Evidently the badger was not prepared to say more, if indeed she knew. Brambleclaw did not doubt her wisdom, but he realized that not everything had been revealed to her. His breath grew shaky as he caught a glimpse of other powers beyond StarClan—perhaps a power so great that the whole blaze of Silverpelt was no more than the dazzle of moonlight on water.
“Okay,” he meowed, letting out a long breath. “Thank you, Midnight. We’ll do as you say.”

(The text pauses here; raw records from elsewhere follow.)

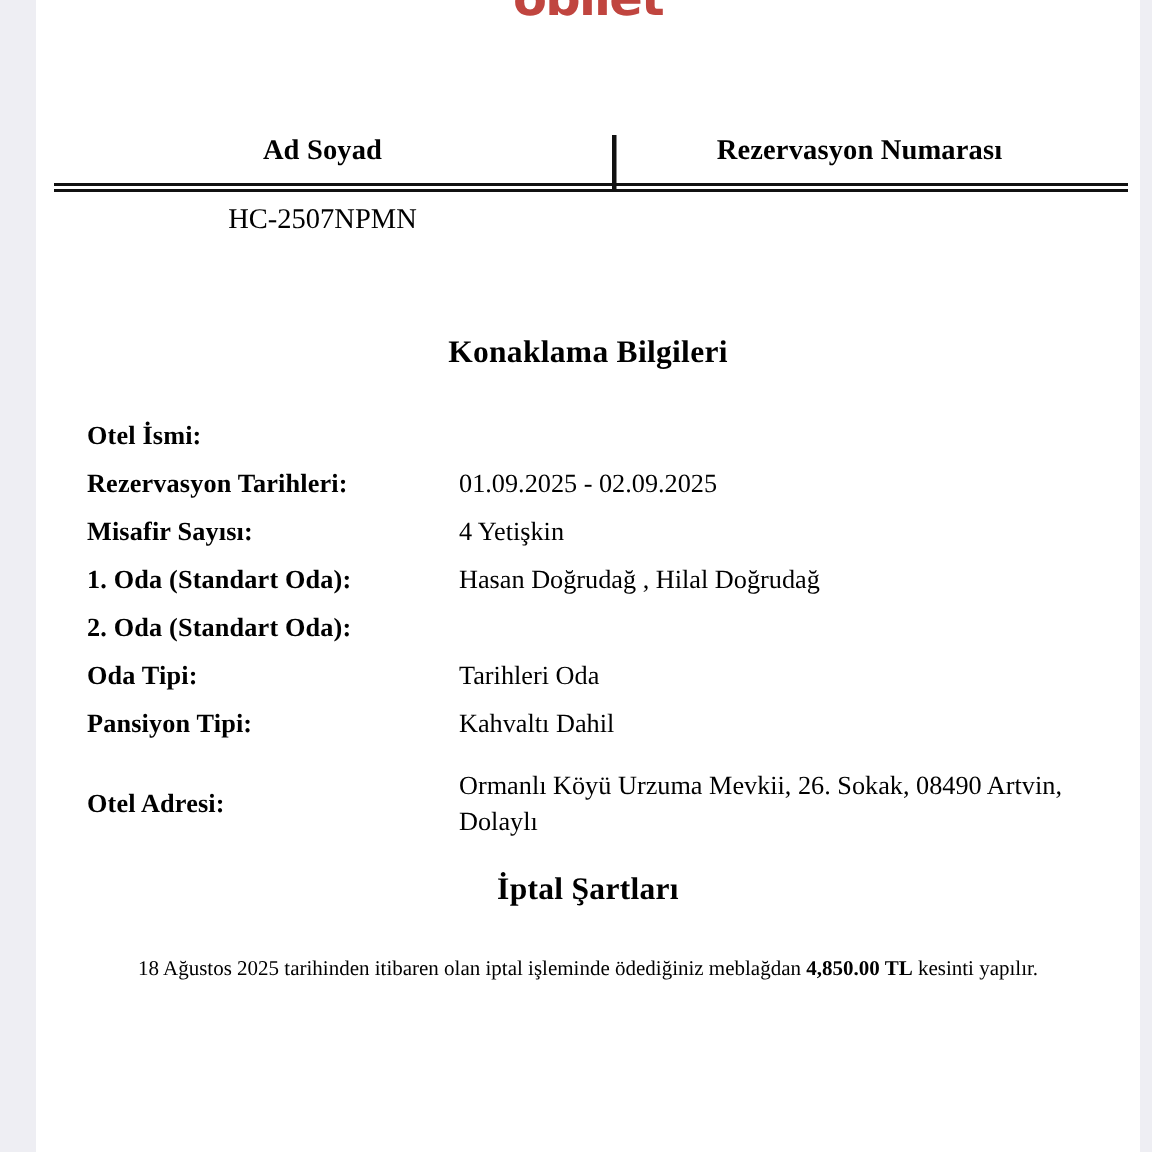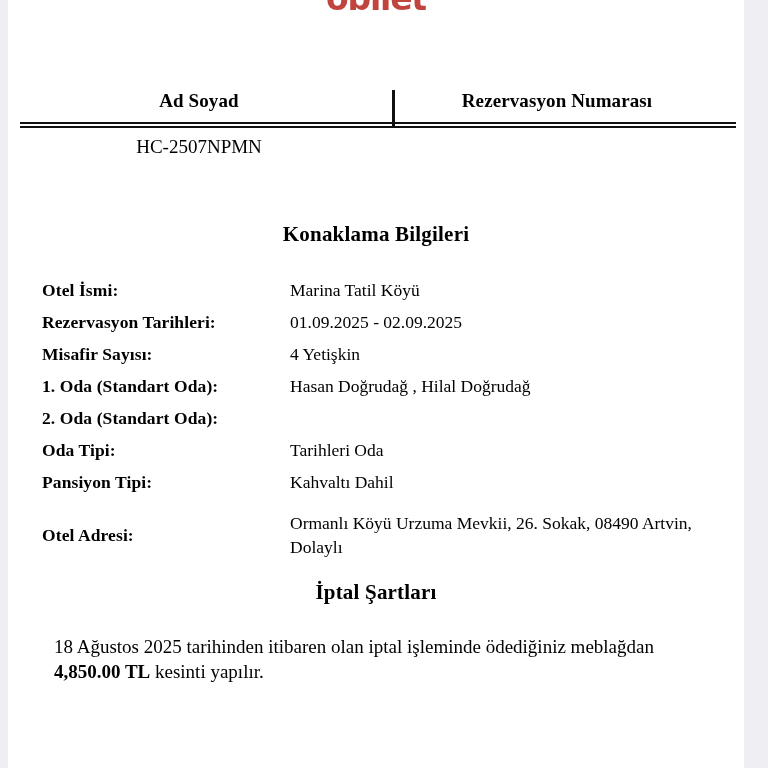--- a/index.html
+++ b/index.html
@@ -16,21 +16,21 @@
     color: #000;
   }
   .viewport {
     position: relative;
     width: 768px;
     height: 768px;
     background: #eeeef3;
   }
   .page {
     position: absolute;
-    left: 8px;
+    left: 24px;
     top: 0;
     width: 736px;
     height: 768px;
     background: #ffffff;
   }
 
   
   .logo-wrap {
     position: absolute;
     left: 0;
@@ -149,22 +149,23 @@
     line-height: 24px;
     max-width: 462px;
   }
 
   
   .cancel-block {
     position: absolute;
     left: 46px;
     top: 634px;
     width: 644px;
-    font-size: 19px;
+    font-size: 14px;
     line-height: 25px;
+    text-align: center;
   }
   .cancel-block .amount {
     font-weight: bold;
   }
 </style>
 </head>
 <body>
 
 <div class="viewport">
   <div class="page">
@@ -186,21 +187,20 @@
       <div class="ht-row">
         <div class="ht-cell ht-value">HC-2507NPMN</div>
       </div>
     </div>
 
     <div class="section-title" id="konaklama-title">Konaklama Bilgileri</div>
 
     <div class="details">
       <div class="drow">
         <div class="dlabel">Otel İsmi:</div>
-        <div class="dvalue">Marina Tatil Köyü</div>
       </div>
       <div class="drow">
         <div class="dlabel">Rezervasyon Tarihleri:</div>
         <div class="dvalue">01.09.2025 - 02.09.2025</div>
       </div>
       <div class="drow">
         <div class="dlabel">Misafir Sayısı:</div>
         <div class="dvalue">4 Yetişkin</div>
       </div>
       <div class="drow">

“And now we’d better hunt,” added Stormfur.
Dipping his head in deep respect to the badger, he padded past her up the tunnel and out into the night. Crowpaw and Feathertail followed him.
“Squirrelpaw, you stay with Tawnypelt,” Brambleclaw mewed. “Rest and get your fur dry.”
To his surprise, Squirrelpaw agreed without question, even giving his ear a quick lick before settling down in the bracken beside his sister. Brambleclaw watched them for a moment, realizing how much they meant to him—even the pesky ginger apprentice whom he had tried so hard to leave behind.
Stormfur and Feathertail, too, were true friends, and even Crowpaw had become an ally he would want beside him in any battle.
“You were right,” he meowed thoughtfully to Midnight.
“We have become one.”
The badger nodded gravely. “In days to come, you need each other.” She pronounced the words with all the force of a prophecy from StarClan. “Your journey not end here, small warrior. It only just begin.”